TO-DO ITEM:
From the records below, print exactly the lines starting at the one containing "your application: +" and ending at the one containing "Download the DataMapper plugin", ends included, and nothing else.

INFORMATION SUPPLIED section start

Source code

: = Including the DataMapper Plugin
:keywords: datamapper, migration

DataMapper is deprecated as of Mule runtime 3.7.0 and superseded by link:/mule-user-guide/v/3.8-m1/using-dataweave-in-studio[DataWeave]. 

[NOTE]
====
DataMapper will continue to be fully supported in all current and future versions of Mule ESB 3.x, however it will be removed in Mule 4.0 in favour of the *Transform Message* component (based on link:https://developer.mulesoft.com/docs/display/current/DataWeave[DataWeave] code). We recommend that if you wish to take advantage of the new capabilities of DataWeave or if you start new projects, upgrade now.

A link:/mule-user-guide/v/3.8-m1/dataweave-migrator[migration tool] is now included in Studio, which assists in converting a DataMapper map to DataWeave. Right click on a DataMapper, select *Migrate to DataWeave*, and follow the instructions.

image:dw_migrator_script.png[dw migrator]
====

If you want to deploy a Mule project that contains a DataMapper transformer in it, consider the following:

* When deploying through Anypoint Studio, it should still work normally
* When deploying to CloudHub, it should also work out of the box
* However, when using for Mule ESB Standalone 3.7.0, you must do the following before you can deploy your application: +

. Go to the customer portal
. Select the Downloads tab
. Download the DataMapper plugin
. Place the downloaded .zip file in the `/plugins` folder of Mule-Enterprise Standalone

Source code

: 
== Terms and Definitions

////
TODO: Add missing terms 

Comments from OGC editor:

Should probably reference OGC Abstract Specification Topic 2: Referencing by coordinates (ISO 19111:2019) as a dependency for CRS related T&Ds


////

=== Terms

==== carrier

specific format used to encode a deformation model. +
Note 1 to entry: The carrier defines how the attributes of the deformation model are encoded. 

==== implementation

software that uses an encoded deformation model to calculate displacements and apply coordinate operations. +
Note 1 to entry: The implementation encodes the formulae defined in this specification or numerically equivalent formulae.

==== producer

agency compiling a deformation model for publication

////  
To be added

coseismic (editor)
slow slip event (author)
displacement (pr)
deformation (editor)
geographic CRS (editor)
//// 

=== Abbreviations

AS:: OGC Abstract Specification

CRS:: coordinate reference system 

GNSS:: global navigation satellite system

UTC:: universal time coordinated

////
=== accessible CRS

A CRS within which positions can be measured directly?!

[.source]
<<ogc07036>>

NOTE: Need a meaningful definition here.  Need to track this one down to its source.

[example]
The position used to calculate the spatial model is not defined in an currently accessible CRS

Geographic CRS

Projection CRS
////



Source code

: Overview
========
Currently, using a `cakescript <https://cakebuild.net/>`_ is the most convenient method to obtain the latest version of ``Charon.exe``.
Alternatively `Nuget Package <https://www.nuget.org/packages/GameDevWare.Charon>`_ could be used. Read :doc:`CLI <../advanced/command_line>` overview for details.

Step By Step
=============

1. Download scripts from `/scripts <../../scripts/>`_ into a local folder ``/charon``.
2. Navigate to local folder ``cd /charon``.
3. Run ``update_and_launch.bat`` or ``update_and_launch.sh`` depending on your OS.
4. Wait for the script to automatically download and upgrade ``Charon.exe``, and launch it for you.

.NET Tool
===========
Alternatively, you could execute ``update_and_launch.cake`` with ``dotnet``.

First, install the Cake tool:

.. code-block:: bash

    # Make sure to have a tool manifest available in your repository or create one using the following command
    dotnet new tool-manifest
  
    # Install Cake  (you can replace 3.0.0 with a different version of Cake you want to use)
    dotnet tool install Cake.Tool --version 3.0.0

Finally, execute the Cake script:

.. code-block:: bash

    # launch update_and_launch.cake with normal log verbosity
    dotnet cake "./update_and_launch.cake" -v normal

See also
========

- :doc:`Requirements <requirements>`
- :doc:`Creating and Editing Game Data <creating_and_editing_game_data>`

INFORMATION SUPPLIED section end

ANSWER SECTION:
* However, when using for Mule ESB Standalone 3.7.0, you must do the following before you can deploy your application: +

. Go to the customer portal
. Select the Downloads tab
. Download the DataMapper plugin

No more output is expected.